Depois do “corte à francesa” para falar da UNE, à Fefierj. O diretor-interventor era o general Jayme Ribeiro da Graça, egresso do SNI (Serviço Nacional de Informações, órgão da ditadura). Agentes e alcaguetes infiltrados nas salas de aulas no Rio eram os mais calados, discretos e misteriosos, e não faziam anotações. Com o interventor eu tive problemas de ordem musical, a despeito da ignorância dele em artes – achava “inferiores” os instrumentos e a música indígena. Cheguei a ser ameaçado de “virar flauta”, após discordar dele sobre a “inferioridade daqueles instrumentos indígenas feitos com ossos”.
Quarente e cinco anos depois, rebobinam o filme, às avessas: semana passada (O Globo, 5/09/19), ressurgiu travestido e com força o mesmo preconceito.
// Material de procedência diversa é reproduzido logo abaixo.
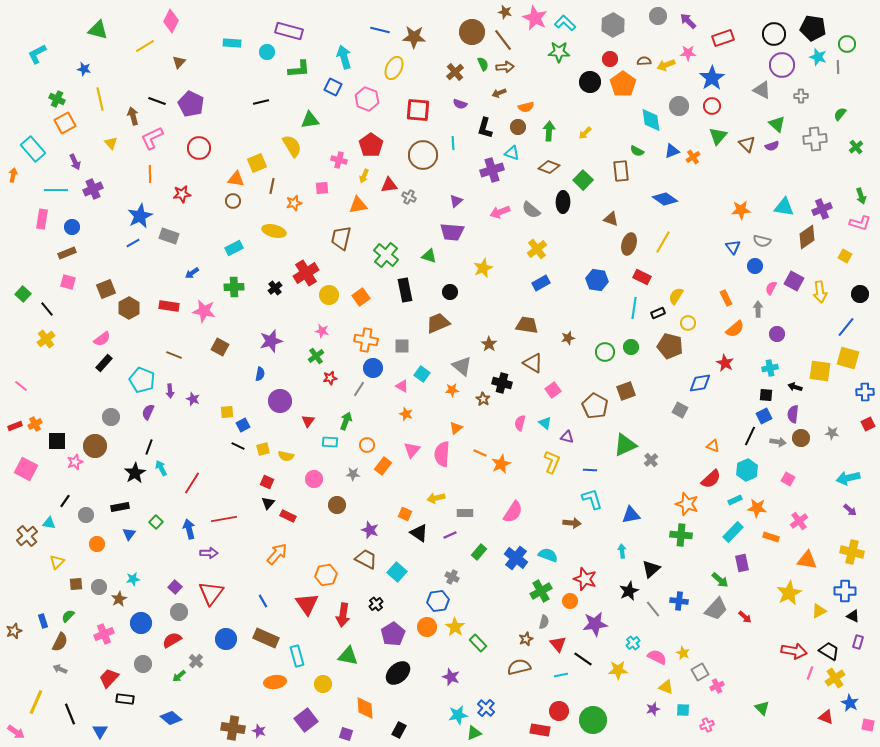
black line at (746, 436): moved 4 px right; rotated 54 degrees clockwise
Na conceituada UFRJ, estudantes de certa seita religiosa autodenominada Igreja recusaram-se a cantar as “Toadas de Xangô” (“orixá das artes”), do petropolitano Guerra-Peixe. Um dos alunos disse “e se eu ‘receber’ (obs.: ‘incorporar’) alguma entidade?” A professora Andrea Adour tentou explicar, mas os novos radicais, que hoje se multiplicam como “gremlins”, não compreenderam. Villa-Lobos também compôs sobre crenças indígenas e religiões afro (“Xangô”), tal como Francisco Mignone (“Babaloxá”), meu amigo Ernani Aguiar (“Cantos Sacros para Orixás”), José Siqueira (“Oratório Candomblé”) e Camargo Guarnieri (“Macumba para Pai Zuzê”, com letra do Drummond). Na MPB, Caymmi (“Oração de Mãe Menininha”), Sérgio Ricardo (“mandinga da gente continua”), Caetano (“Xangô manda chamar Obatalá Guia”), Edu Lobo (“ê meu irmão me traz Yemanjá pra mim”), Vinicius (“Canto de Ossanha”). Um coro universitário que não canta as raízes de seu povo leva a música para longe de sua nação!
A direção da Escola de Música da UFRJ é aberta, mas a história é ingrata: alunos inverteram seu papel, encarnando a intolerância do antigo interventor da Fefierj. Sinal dos tempos, um retrocesso com troca de papeis, e farta matéria para cientistas sociais!